AIMS: To examine the prevalence of H. pylori infection among children with RAP compared to asymptomatic children.
METHODS: Two prospective studies were conducted. The first study enrolled 223 children diagnosed with RAP from two pediatric gastroenterology clinics in Houston, Texas. Children were qualified if they were identified by their physician as having RAP. A new multidimensional measure for RAP (MM-RAP) consisting of four scales (pain intensity scale, symptoms scale, disability scale, and satisfaction scale) was administered to each child/parent. The second study enrolled 330 asymptomatic children from the same community who did not have any upper gastrointestinal symptoms. Symptomatic and asymptomatic children underwent (13)C-urea breath testing.

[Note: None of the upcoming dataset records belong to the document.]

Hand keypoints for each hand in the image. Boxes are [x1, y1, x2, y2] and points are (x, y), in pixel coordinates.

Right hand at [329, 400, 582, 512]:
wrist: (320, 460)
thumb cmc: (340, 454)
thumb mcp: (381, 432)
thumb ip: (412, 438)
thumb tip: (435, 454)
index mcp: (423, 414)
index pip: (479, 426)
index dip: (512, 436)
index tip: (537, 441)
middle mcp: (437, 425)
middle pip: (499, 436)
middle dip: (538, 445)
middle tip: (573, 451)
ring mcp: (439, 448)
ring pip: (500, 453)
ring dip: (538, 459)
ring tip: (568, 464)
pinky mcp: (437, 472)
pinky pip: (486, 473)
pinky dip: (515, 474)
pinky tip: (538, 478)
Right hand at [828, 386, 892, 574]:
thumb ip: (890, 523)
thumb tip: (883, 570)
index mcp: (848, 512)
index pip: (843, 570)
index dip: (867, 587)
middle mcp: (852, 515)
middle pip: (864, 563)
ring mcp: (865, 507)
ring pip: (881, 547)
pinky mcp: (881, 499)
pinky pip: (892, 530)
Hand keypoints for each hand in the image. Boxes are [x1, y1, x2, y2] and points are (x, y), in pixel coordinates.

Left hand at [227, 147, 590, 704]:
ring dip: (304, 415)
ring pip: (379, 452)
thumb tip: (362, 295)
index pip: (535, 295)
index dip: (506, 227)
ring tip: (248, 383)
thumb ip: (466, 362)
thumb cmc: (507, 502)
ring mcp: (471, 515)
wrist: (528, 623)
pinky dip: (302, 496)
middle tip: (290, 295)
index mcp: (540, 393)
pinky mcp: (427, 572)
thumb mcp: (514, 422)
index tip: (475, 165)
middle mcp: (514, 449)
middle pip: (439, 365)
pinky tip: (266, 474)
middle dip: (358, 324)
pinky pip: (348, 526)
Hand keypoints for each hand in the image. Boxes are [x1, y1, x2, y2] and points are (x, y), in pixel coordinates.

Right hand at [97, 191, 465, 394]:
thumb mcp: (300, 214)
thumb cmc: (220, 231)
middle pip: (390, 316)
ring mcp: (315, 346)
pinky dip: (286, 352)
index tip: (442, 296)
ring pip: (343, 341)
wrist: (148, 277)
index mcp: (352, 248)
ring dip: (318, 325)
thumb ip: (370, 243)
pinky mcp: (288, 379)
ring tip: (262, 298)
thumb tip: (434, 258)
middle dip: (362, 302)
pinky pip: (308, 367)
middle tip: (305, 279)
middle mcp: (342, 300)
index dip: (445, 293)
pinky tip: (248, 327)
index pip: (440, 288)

RESULTS: In the first study, the prevalence of H. pylori in children with RAP was 11% and fell with age from 20% at age < or = 5 years to 7% for children > 10 years (OR = 2.7, 95% CI = 0.7-11.2). There was no association between the mother's educational level and H. pylori prevalence; (12% among children whose mothers completed college versus 11% among those who had elementary school, p = .8). No relationship was found between H. pylori and mean scores of the RAP scales. In the second study, the prevalence of H. pylori in asymptomatic children was 17% and increased with age from 11% for children < or = 5 years to 40% for children > 10 years (OR = 5.4, 95% CI = 2.0-13.8). The mother's educational level was inversely correlated with H. pylori (OR = 3.0, 95% CI = 2.2-6.1, p < .01).
CONCLUSIONS: The epidemiologic patterns of H. pylori infection differed significantly between symptomatic and asymptomatic children. Younger children suffering from RAP are more likely to be infected with H. pylori than older children with the same complaint, suggesting that early acquisition may manifest in symptoms that lead to clinic visits.